Extinct genus of billfish-like plethodid ray-finned fish

Rhamphoichthys is an extinct genus of billfish-like plethodid ray-finned fish from Late Cretaceous (Cenomanian). It contains one valid species, R. taxidiotis from the Hesseltal Formation of Germany and the Sannine Formation of Lebanon, in addition to two dubious species (R. minor from England and R. stebbingi from England & Italy) that are considered nomina nuda due to their fragmentary nature.

Rhamphoichthys was a large, streamlined tselfatiiform fish with an elongated rostrum, akin to those of modern billfish and the co-occurring pachycormid fish Protosphyraena; the English and Italian species are only known from rostral fragments that were previously assigned to Protosphyraena.
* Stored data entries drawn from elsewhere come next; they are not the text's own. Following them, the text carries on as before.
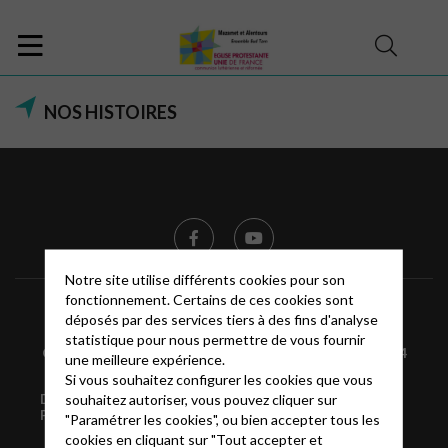
NOS HISTOIRES
Notre site utilise différents cookies pour son
fonctionnement. Certains de ces cookies sont
Informations
Mentions légales
FAQ
déposés par des services tiers à des fins d'analyse
statistique pour nous permettre de vous fournir
Glossaire
Contact
Culte du 7 juillet 2024
une meilleure expérience.
Si vous souhaitez configurer les cookies que vous
Dernier culte de Fidy dans notre paroisse: 30 juin au
souhaitez autoriser, vous pouvez cliquer sur
Pont de l’Arn
"Paramétrer les cookies", ou bien accepter tous les
cookies en cliquant sur "Tout accepter et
It is one of the few longirostrine tselfatiiforms known, alongside the more fragmentary Martinichthys from North America. Rhamphoichthys rostra can be differentiated from those of Protosphyraena by being composed of paired bones as opposed to the single "rostrodermethmoid" bone that comprises pachycormid rostra. Much like billfishes, Protosphyraena had an upper jaw longer than the lower jaw and a high, long dorsal fin. However, unlike billfishes, it had a high pectoral fin and large scales on its body.

Rhamphoichthys appears to have been a widespread and common apex predator in the Tethys and Boreal seas. It likely had a very similar ecological role and feeding habits to modern billfishes.